## WHAT YOU WILL DO
**1.** In the court judgment on the housing complaint, what is the sole issue in the case?
**2.** Pick up the court judgment on the housing complaint after its last sentence and keep writing.
++++ DOCUMENT TEXT ++++
10.    On the other hand, the learned Counsel for the Respondent/ Complainant argued in favour of the concurrent finding of the Fora below and contended that after allotment, the possession was not given constituted continuous cause of action. The Respondent sought the dismissal of the Revision Petition with costs, arguing that the Petitioner’s contentions were not legally tenable.

 

11.    I have examined the pleadings and associated documents placed on record and rendered thoughtful consideration to the arguments advanced by the learned Counsel for the Parties.

 

12.    The sole issue revolves in the present case is whether the complaint filed before the District Forum was time barred.

 

13.    Admittedly, the complainant was allotted reserved House No. 4 24 and thereafter changed to House No. 4 24 in 2007 and the complainant had filed the complaint before the District Forum in 2010 as the possession of the House Reserved for the Complainant was not handed over. The learned State Commission expressed surprise when the OP informed the State Commission that vide Annexure P-13 dated 03.10.2007 that House No. 4 स 24 is reserved for Housing Commissioner. However, the same house was allotted to Rajasthan Aavas Vikas and Infrastructure Ltd. vide letter dated 21.6.2013, while the complaint of the complainant was pending before the District Forum since 14.12.2010. Further, it was also revealed that while the allotment both the said houses are sub-judice, the OP had allotted House No. 4 ट 24 to Salima Mateem on 14.06.2000. Therefore, after taking wanton actions, the claim of impossibility of allotment of the house to the complainant is untenable as House No. 4 स 24 was in the possession of the OP Housing Board till 2013, when it was allotted to Rajasthan Aavas Vikas and Infrastructure Ltd.

 

14.    The Hon’ble Supreme Court in the case of M/s.Samruddhi Cooperative Housing Society Ltd. Vs. Mumbai Mahalaxmi Construction Pvt. Ltd., 2022 LiveLaw (SC) 36 held as under:

13       In CWT v. Suresh Seth (1981) 2 SCC 790, a two-judge Bench of this Court dealt with the question of whether a default in filing a return under the Wealth Tax Act amounted to a continuing wrong. Justice ES Venkataramia (as the learned Chief Justice then was) observed that:

“11. […] The distinctive nature of a continuing wrong is that the law that is violated makes the wrongdoer continuously liable for penalty. A wrong or default which is complete but whose effect may continue to be felt even after its completion is, however, not a continuing wrong or default. It is reasonable to take the view that the court should not be eager to hold that an act or omission is a continuing wrong or default unless there are words in the statute concerned which make out that such was the intention of the legislature. In the instant case whenever the question of levying penalty arises what has to be first considered is whether the assessee has failed without reasonable cause of file the return as required by law and if it is held that he has failed to do so then penalty has to be levied in accordance with the measure provided in the Act. When the default is the filing of delayed return the penalty may be correlated to the time-lag between the last day for filing it without penalty and the day on which it is filed and the quantum of tax or wealth involved in the case for purposes of determining the quantum of penalty but the default however is only one which takes place on the expiry of the last day for filing the return without penalty and not a continuing one. The default in question does not, however, give rise to a fresh cause of action every day. Explaining the expression “a continuing cause of action” Lord Lindley in Hole v. Chard Union [(1894) 1 Ch D 293 : 63 LJ Ch 469 : 70 LT 52] observed:

“What is a continuing cause of action? Speaking accurately, there is no such thing; but what is called a continuing cause of action is a cause of action which arises from the repetition of acts or omissions of the same kind as that for which the action was brought.”
++++ EXCERPTED RECORDS ++++
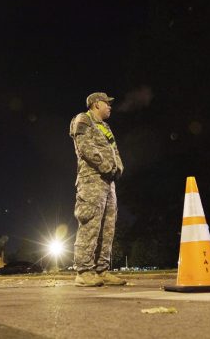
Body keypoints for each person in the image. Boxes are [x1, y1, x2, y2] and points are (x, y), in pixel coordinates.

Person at [69, 92, 126, 287]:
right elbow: (84, 148)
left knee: (108, 227)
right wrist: (106, 166)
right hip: (92, 180)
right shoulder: (83, 119)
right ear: (96, 104)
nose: (110, 106)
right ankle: (84, 271)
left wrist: (118, 167)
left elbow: (114, 150)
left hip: (109, 183)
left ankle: (101, 270)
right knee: (90, 222)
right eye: (107, 103)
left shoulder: (106, 126)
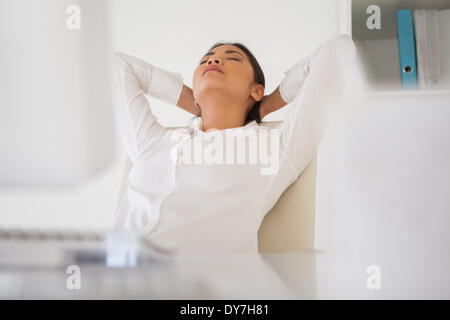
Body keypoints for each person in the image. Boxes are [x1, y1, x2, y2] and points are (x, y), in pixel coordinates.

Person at [111, 34, 355, 252]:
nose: (213, 61)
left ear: (256, 90)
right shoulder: (151, 142)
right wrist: (196, 101)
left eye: (233, 58)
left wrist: (266, 105)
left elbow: (337, 52)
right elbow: (119, 66)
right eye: (206, 59)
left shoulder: (272, 150)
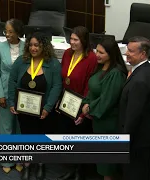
++++
## TASK RESULTS
**1.** Whether the complaint filed before the District Forum was time barred.

**2.**
(emphasis supplied)

 

The Court further provided illustrations of continuous wrongs:

 

“17. The true principle appears to be that where the wrong complained of is the omission to perform a positive duty requiring a person to do a certain act the test to determine whether such a wrong is a continuing one is whether the duty in question is one which requires him to continue to do that act. Breach of a covenant to keep the premises in good repair, breach of a continuing guarantee, obstruction to a right of way, obstruction to the right of a person to the unobstructed flow of water, refusal by a man to maintain his wife and children whom he is bound to maintain under law and the carrying on of mining operations or the running of a factory without complying with the measures intended for the safety and well-being of workmen may be illustrations of continuing breaches or wrongs giving rise to civil or criminal liability, as the case may be, de die in diem.”

 

 

 

14  In M. Siddiq v. Suresh Das (2020) 1 SCC, a Constitution Bench of this Court (of which one of us (Justice DY Chandrachud) was a part) examined the precedents with regards to a continuing wrong. The Court observed that:

“343. The submission of Nirmohi Akhara is based on the principle of continuing wrong as a defence to a plea of limitation. In assessing the submission, a distinction must be made between the source of a legal injury and the effect of the injury. The source of a legal injury is founded in a breach of an obligation. A continuing wrong arises where there is an obligation imposed by law, agreement or otherwise to continue to act or to desist from acting in a particular manner. The breach of such an obligation extends beyond a single completed act or omission. The breach is of a continuing nature, giving rise to a legal injury which assumes the nature of a continuing wrong. For a continuing wrong to arise, there must in the first place be a wrong which is actionable because in the absence of a wrong, there can be no continuing wrong. It is when there is a wrong that a further line of enquiry of whether there is a continuing wrong would arise. Without a wrong there cannot be a continuing wrong. A wrong postulates a breach of an obligation imposed on an individual, whether positive or negative, to act or desist from acting in a particular manner. The obligation on one individual finds a corresponding reflection of a right which inheres in another. A continuing wrong postulates a breach of a continuing duty or a breach of an obligation which is of a continuing nature. […]

 

Hence, in evaluating whether there is a continuing wrong within the meaning of Section 23, the mere fact that the effect of the injury caused has continued, is not sufficient to constitute it as a continuing wrong. For instance, when the wrong is complete as a result of the act or omission which is complained of, no continuing wrong arises even though the effect or damage that is sustained may ensue in the future. What makes a wrong, a wrong of a continuing nature is the breach of a duty which has not ceased but which continues to subsist. The breach of such a duty creates a continuing wrong and hence a defence to a plea of limitation.”

(emphasis supplied)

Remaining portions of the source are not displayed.